- **TASK PROMPT**
In the entries below, replace every "Director" with "Filmmaker" and write out all the lines again with nothing else changed. Leave the pictures out of your answer.

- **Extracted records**
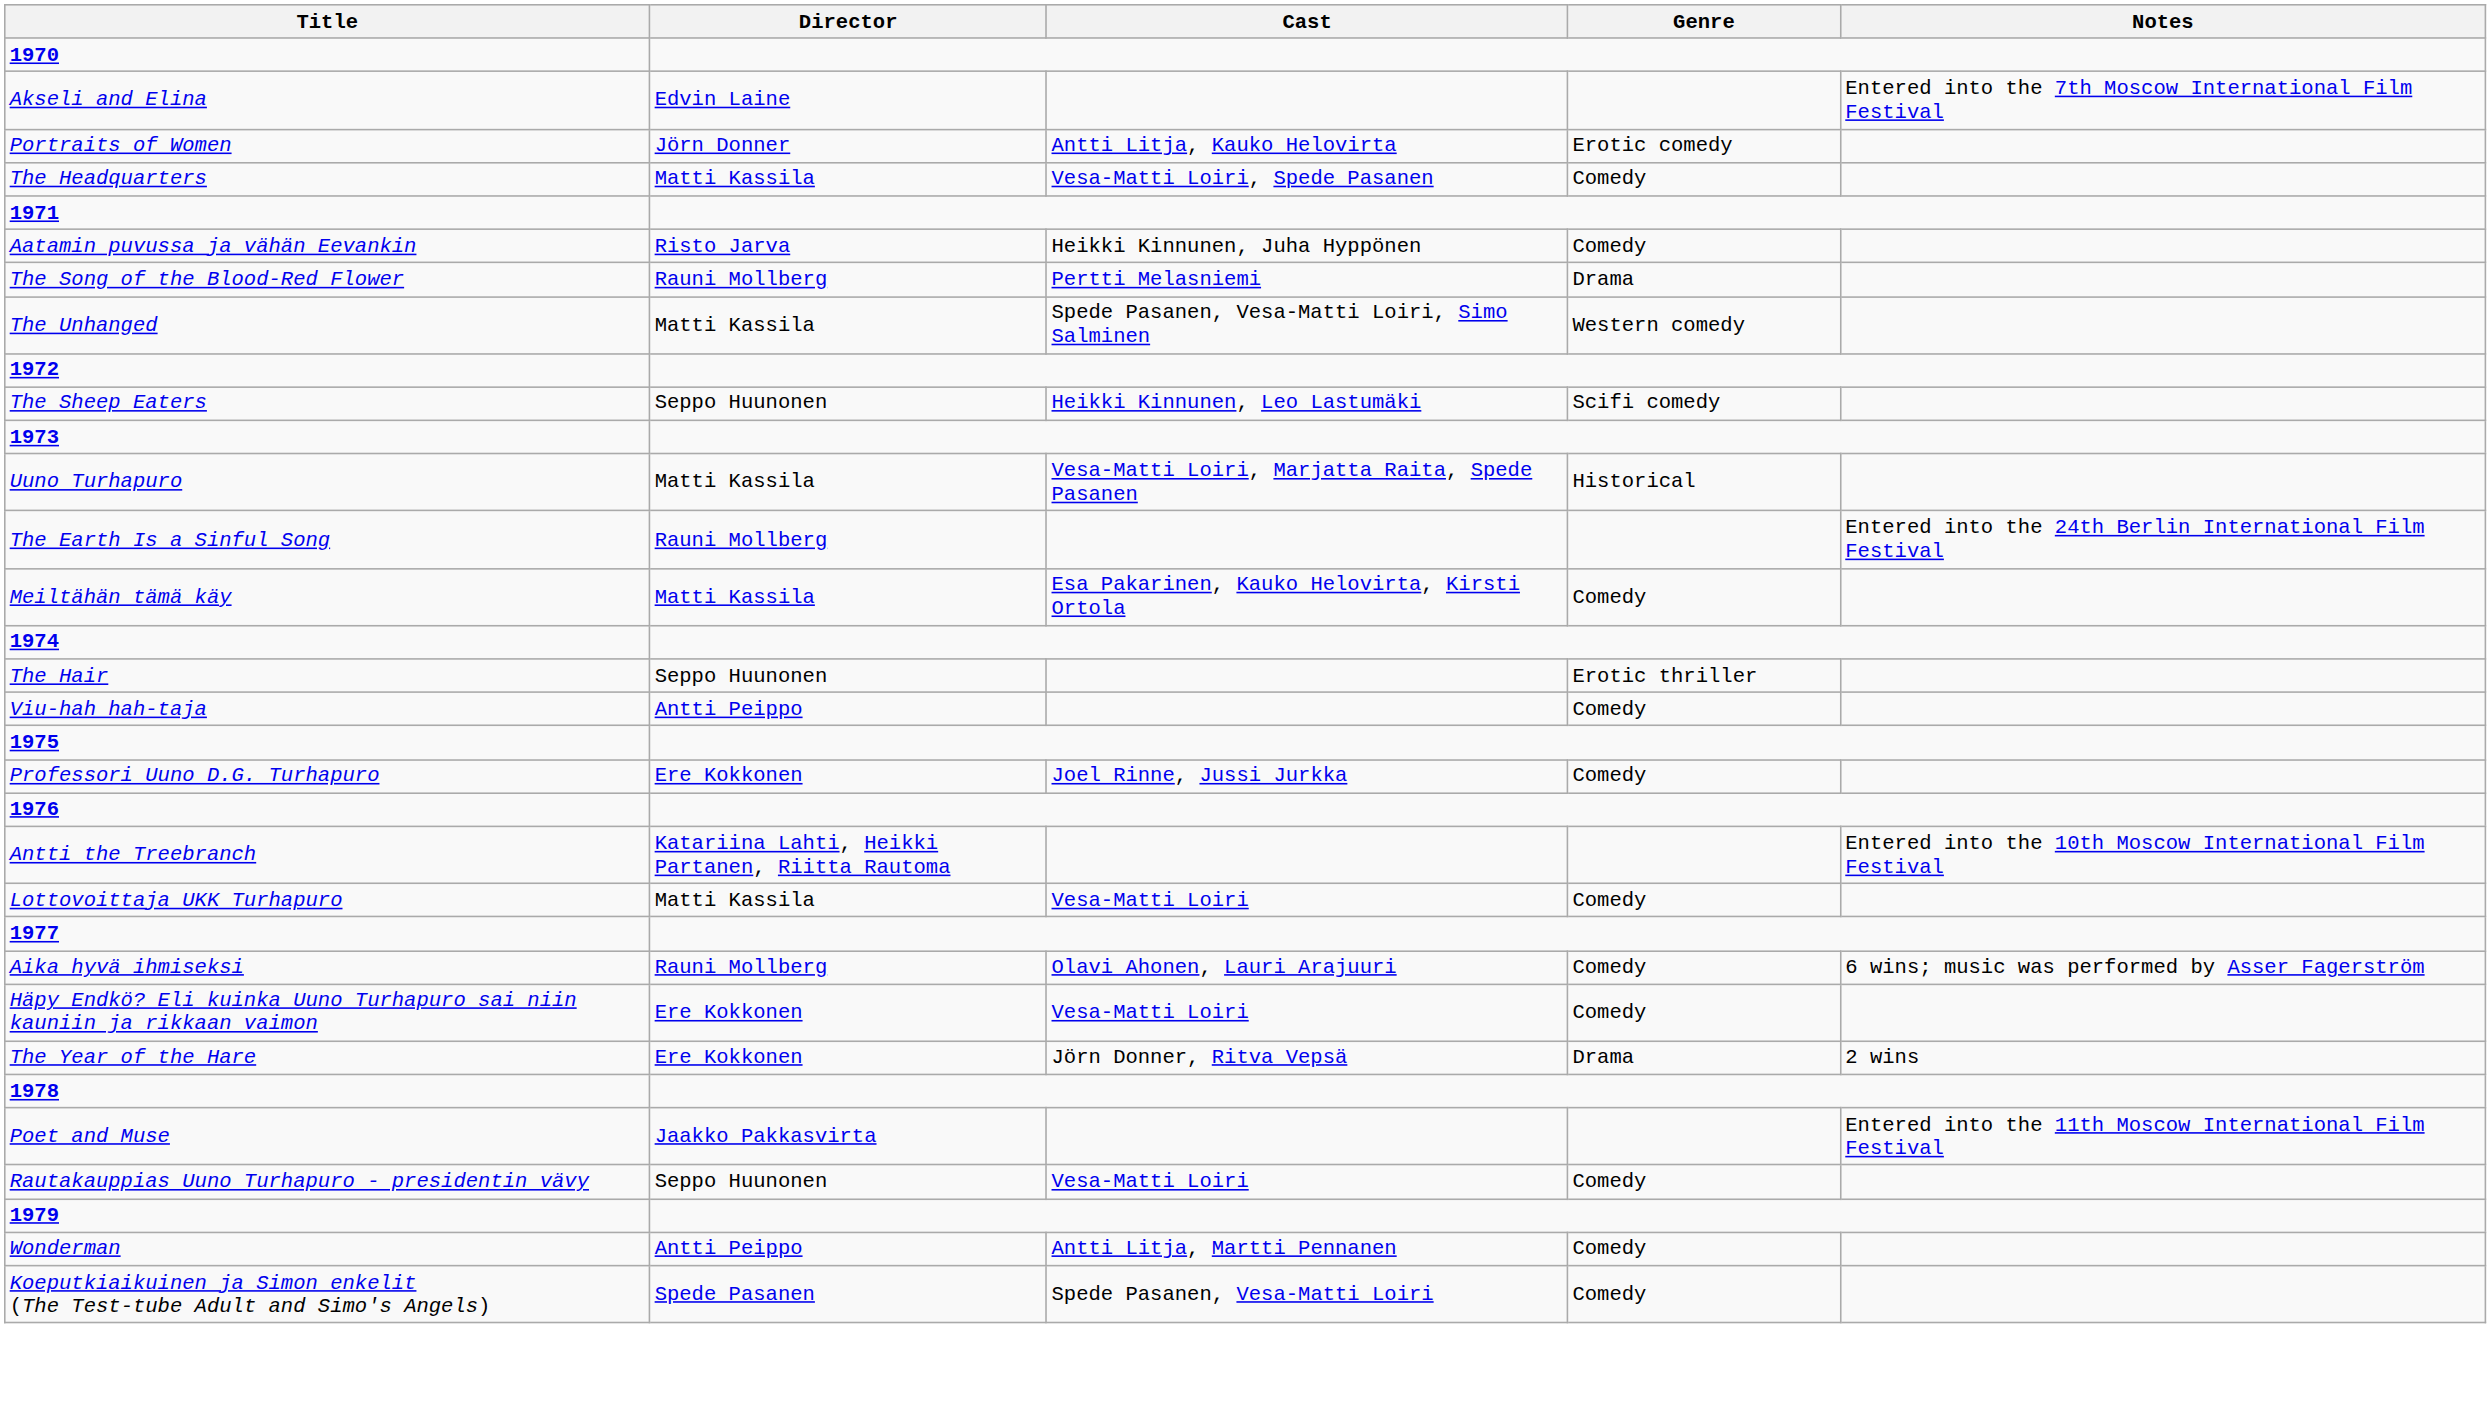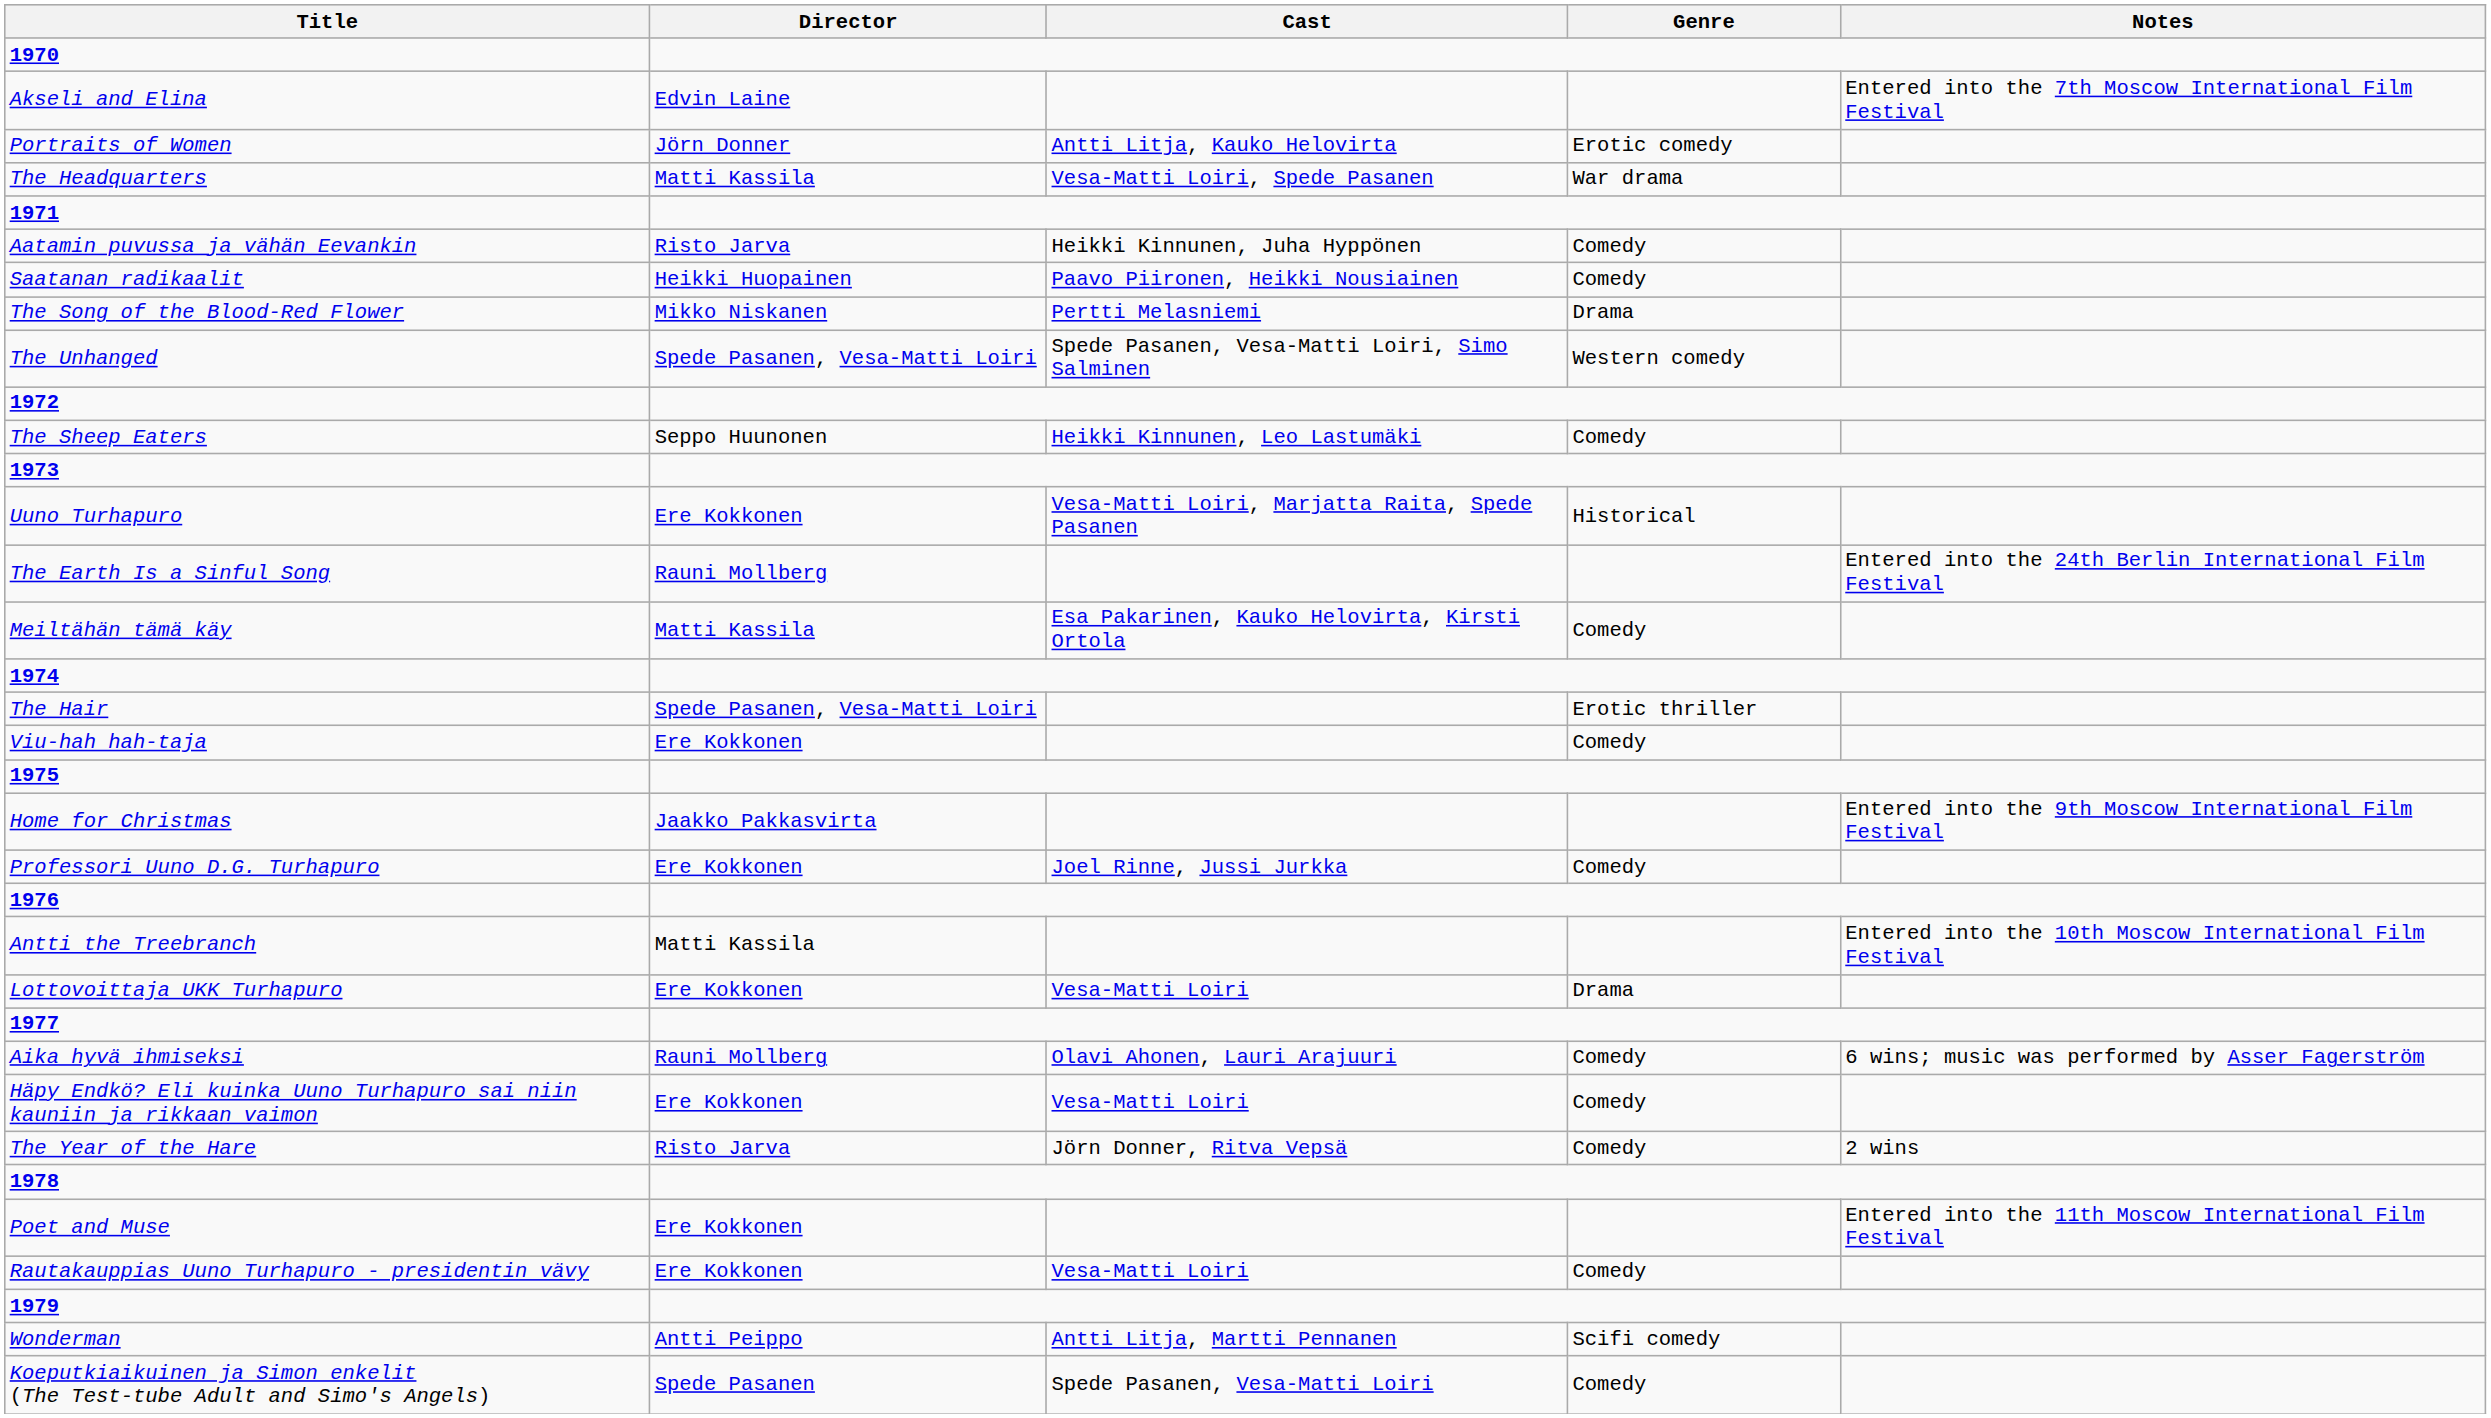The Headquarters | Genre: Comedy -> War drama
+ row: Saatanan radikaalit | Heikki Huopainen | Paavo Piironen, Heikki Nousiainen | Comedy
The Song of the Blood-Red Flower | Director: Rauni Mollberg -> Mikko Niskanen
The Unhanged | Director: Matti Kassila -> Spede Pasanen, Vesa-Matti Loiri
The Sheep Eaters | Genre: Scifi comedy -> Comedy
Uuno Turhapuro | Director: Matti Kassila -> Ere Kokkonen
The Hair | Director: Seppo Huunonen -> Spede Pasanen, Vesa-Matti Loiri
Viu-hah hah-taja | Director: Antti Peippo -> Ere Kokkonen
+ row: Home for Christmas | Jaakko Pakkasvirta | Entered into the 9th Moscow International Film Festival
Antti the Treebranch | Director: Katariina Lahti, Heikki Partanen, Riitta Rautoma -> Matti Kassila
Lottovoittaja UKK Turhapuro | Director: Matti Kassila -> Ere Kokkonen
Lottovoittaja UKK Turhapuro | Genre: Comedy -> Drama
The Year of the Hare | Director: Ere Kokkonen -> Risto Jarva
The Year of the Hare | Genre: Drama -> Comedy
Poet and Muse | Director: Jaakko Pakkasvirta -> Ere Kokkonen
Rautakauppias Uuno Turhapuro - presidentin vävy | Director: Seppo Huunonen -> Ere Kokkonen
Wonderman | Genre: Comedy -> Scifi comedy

- **SOLUTION**
The Headquarters | Genre: Comedy -> War drama
+ row: Saatanan radikaalit | Heikki Huopainen | Paavo Piironen, Heikki Nousiainen | Comedy
The Song of the Blood-Red Flower | Filmmaker: Rauni Mollberg -> Mikko Niskanen
The Unhanged | Filmmaker: Matti Kassila -> Spede Pasanen, Vesa-Matti Loiri
The Sheep Eaters | Genre: Scifi comedy -> Comedy
Uuno Turhapuro | Filmmaker: Matti Kassila -> Ere Kokkonen
The Hair | Filmmaker: Seppo Huunonen -> Spede Pasanen, Vesa-Matti Loiri
Viu-hah hah-taja | Filmmaker: Antti Peippo -> Ere Kokkonen
+ row: Home for Christmas | Jaakko Pakkasvirta | Entered into the 9th Moscow International Film Festival
Antti the Treebranch | Filmmaker: Katariina Lahti, Heikki Partanen, Riitta Rautoma -> Matti Kassila
Lottovoittaja UKK Turhapuro | Filmmaker: Matti Kassila -> Ere Kokkonen
Lottovoittaja UKK Turhapuro | Genre: Comedy -> Drama
The Year of the Hare | Filmmaker: Ere Kokkonen -> Risto Jarva
The Year of the Hare | Genre: Drama -> Comedy
Poet and Muse | Filmmaker: Jaakko Pakkasvirta -> Ere Kokkonen
Rautakauppias Uuno Turhapuro - presidentin vävy | Filmmaker: Seppo Huunonen -> Ere Kokkonen
Wonderman | Genre: Comedy -> Scifi comedy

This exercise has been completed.